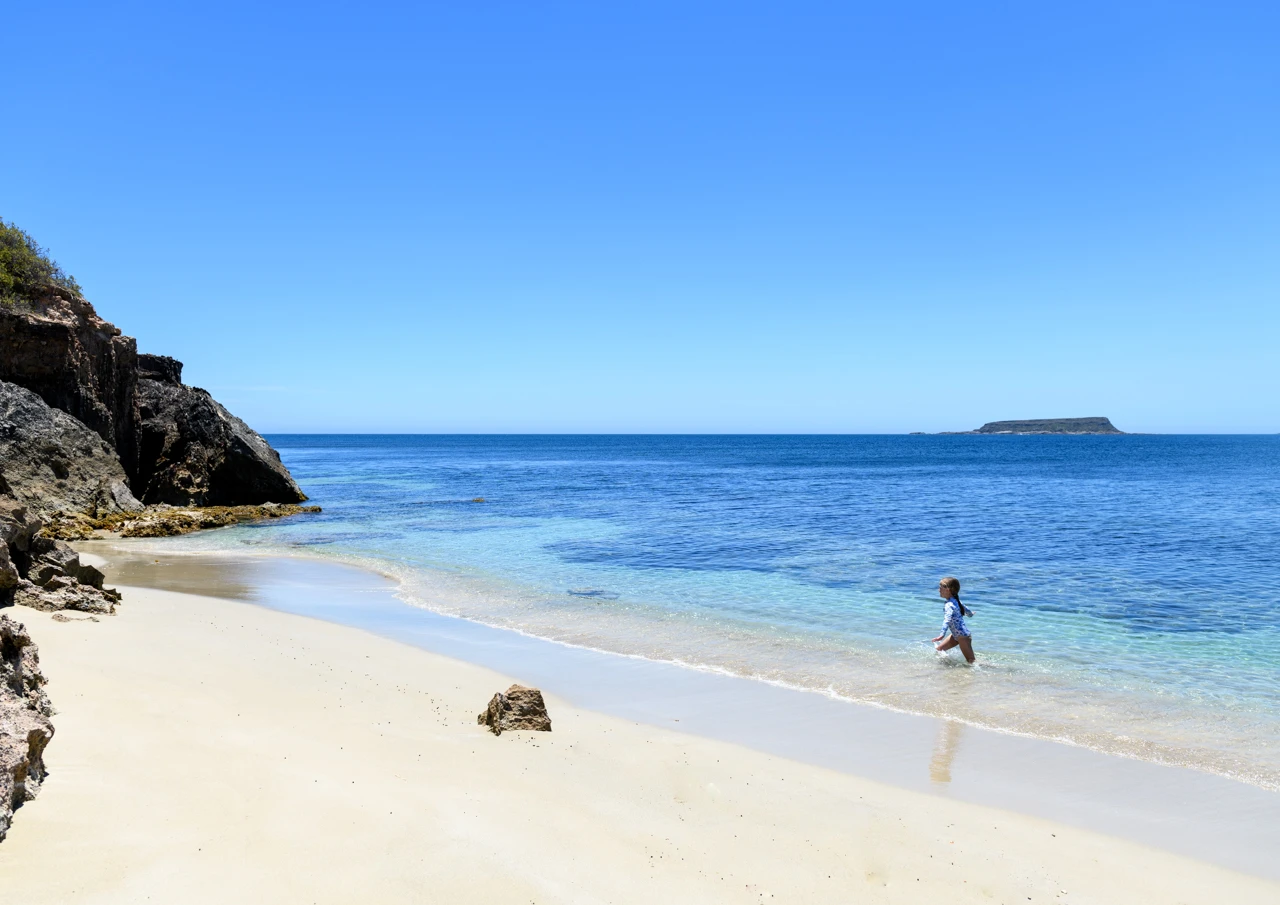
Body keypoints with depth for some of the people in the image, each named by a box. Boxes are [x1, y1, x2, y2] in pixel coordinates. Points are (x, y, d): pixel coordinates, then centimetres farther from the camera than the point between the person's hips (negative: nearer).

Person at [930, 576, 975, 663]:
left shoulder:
□ □ □ □ □
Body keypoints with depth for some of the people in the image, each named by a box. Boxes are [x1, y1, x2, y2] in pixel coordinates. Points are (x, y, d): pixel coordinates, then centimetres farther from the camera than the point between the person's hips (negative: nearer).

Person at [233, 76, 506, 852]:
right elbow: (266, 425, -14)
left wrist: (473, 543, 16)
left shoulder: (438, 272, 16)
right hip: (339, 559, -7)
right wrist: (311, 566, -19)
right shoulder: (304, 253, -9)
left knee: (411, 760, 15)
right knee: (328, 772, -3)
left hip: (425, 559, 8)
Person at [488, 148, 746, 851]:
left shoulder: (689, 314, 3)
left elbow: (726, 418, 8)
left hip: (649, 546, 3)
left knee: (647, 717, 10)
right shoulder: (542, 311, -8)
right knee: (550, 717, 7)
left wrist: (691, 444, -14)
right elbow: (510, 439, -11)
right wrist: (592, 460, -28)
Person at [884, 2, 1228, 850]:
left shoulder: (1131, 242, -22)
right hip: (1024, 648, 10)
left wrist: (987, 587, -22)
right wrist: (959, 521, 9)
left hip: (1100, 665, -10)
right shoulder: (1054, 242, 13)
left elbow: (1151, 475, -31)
□ □ □ □ □
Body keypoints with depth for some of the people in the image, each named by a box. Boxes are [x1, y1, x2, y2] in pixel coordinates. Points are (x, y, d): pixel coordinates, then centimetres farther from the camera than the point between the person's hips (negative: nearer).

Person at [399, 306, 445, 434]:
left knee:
□ □ □ □ □
Directions: Which lines in the records above contain the word "shoulder"? Return each of them.

Task response:
left shoulder:
left shoulder: (438, 272, 16)
right shoulder: (304, 253, -9)
left shoulder: (689, 314, 3)
right shoulder: (542, 311, -8)
left shoulder: (1131, 242, -22)
right shoulder: (1054, 242, 13)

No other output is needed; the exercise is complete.